Transcribe palabra por palabra el texto completo sobre restaurantes en Santiago que aparece a continuación.

=== PASAJE SELECCIONADO ===

Sunday, September 6, 2009

Bonito, Barato y Sabroso

Al menos en los lugares por los cuales circulo usualmente en Santiago – Ñuñoa, Santiago, Providencia, Macul - el número de restaurantes ha crecido de manera evidente. Intuyo que el crecimiento del ingreso por habitante, el aumento del hedonismo y – a pesar de los pesares – del tiempo de libre asignación, ha hecho crecer la demanda por los buenos lugares de comida. Pero en la mayoría de los presupuestos salir a comer sigue siendo una excepción en la rutina alimentaria familiar, lo que convierte en un interesante desafío encontrar restaurantes que combinen comida sabrosa, precio moderado y buen ambiente. Creo que no es una tarea tan difícil como podría pensarse, aunque tiene sus trucos y sus dificultades. Para empezar, lo que es bueno para unos no necesariamente lo es para otros, lo que precisamente genera un truco casi infalible y sus variantes; se trata de seguir a la gente como uno. Lo aplicamos con mi hijo mayor hace veinte años atrás en Buenos Aires; caminamos por las calles céntricas hasta notar un local con muchas mesas cubiertas por blancos manteles de papel, donde el flujo de entrada de gente que lucía como nosotros era constante. Así llegamos a Pippo, un clásico bonaerense, con carne bien preparada, buena atención y buen precio.

=== REGISTROS ===

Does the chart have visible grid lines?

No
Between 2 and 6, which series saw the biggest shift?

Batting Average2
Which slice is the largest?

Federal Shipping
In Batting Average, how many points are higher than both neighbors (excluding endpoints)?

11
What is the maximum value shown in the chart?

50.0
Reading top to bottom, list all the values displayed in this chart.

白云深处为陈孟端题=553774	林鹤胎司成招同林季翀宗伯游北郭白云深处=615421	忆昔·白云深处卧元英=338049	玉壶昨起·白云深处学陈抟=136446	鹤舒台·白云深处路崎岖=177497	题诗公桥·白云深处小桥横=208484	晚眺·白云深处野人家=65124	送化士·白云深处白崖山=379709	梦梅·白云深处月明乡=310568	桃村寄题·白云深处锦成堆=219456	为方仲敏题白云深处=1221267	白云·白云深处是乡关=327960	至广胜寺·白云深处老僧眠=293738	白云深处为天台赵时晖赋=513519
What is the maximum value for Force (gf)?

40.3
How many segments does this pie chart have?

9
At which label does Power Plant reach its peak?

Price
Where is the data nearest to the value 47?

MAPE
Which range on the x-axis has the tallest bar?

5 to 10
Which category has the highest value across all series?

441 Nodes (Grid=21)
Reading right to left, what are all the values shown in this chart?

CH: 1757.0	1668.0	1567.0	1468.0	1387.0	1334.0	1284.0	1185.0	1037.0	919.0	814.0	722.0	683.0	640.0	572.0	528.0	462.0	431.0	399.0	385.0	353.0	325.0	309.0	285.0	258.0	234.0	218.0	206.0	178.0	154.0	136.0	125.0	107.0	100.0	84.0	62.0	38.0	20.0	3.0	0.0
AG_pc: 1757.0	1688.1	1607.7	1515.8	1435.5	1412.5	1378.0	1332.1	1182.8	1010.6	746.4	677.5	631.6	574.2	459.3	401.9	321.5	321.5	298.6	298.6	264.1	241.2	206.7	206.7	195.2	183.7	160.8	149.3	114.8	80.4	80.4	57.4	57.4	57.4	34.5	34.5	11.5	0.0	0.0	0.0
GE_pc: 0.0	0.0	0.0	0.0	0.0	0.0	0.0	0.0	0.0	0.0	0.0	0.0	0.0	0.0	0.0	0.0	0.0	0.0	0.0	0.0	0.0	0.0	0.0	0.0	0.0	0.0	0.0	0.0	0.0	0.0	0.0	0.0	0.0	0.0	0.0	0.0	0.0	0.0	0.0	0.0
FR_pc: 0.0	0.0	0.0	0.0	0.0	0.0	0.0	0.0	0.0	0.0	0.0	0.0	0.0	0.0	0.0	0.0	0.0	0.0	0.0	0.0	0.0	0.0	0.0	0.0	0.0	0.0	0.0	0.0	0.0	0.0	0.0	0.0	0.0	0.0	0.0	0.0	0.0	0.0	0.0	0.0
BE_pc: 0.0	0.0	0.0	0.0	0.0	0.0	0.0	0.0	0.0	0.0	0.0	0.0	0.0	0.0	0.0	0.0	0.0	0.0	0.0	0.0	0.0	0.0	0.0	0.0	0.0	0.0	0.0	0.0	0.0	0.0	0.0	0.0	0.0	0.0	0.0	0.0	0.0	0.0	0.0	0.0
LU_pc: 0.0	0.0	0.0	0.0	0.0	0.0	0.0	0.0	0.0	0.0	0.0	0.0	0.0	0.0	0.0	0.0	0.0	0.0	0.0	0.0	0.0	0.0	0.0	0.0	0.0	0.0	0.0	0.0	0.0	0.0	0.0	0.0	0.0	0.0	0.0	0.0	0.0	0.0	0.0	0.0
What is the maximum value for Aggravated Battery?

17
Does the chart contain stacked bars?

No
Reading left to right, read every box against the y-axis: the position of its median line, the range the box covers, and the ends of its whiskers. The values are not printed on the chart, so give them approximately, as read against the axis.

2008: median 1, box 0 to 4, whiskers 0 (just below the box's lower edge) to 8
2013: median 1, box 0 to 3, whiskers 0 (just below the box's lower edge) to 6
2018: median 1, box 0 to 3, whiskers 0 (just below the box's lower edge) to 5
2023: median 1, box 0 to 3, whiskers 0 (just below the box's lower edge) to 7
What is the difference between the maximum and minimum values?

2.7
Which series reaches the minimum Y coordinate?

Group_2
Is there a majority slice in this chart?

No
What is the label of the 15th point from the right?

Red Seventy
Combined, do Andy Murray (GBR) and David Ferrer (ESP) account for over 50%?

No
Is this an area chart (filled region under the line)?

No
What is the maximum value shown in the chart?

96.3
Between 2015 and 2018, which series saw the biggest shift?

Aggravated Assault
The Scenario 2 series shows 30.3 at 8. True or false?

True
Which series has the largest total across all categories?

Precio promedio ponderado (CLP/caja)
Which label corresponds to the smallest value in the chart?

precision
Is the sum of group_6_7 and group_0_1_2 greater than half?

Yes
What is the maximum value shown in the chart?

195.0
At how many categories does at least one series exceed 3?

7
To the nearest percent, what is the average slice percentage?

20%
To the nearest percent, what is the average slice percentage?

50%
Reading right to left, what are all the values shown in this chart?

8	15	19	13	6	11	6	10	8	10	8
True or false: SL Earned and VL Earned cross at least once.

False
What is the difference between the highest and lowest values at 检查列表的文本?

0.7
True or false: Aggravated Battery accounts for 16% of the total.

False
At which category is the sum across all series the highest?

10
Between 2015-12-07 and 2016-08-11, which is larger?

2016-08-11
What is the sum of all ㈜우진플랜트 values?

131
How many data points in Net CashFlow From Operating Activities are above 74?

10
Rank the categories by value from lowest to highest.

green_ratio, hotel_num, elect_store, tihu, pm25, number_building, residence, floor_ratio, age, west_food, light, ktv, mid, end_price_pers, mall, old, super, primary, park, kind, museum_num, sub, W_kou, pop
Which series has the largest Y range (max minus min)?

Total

===

• [RESPUESTA A LA TAREA]
Sunday, September 6, 2009

Bonito, Barato y Sabroso

Al menos en los lugares por los cuales circulo usualmente en Santiago – Ñuñoa, Santiago, Providencia, Macul - el número de restaurantes ha crecido de manera evidente. Intuyo que el crecimiento del ingreso por habitante, el aumento del hedonismo y – a pesar de los pesares – del tiempo de libre asignación, ha hecho crecer la demanda por los buenos lugares de comida. Pero en la mayoría de los presupuestos salir a comer sigue siendo una excepción en la rutina alimentaria familiar, lo que convierte en un interesante desafío encontrar restaurantes que combinen comida sabrosa, precio moderado y buen ambiente. Creo que no es una tarea tan difícil como podría pensarse, aunque tiene sus trucos y sus dificultades. Para empezar, lo que es bueno para unos no necesariamente lo es para otros, lo que precisamente genera un truco casi infalible y sus variantes; se trata de seguir a la gente como uno. Lo aplicamos con mi hijo mayor hace veinte años atrás en Buenos Aires; caminamos por las calles céntricas hasta notar un local con muchas mesas cubiertas por blancos manteles de papel, donde el flujo de entrada de gente que lucía como nosotros era constante. Así llegamos a Pippo, un clásico bonaerense, con carne bien preparada, buena atención y buen precio.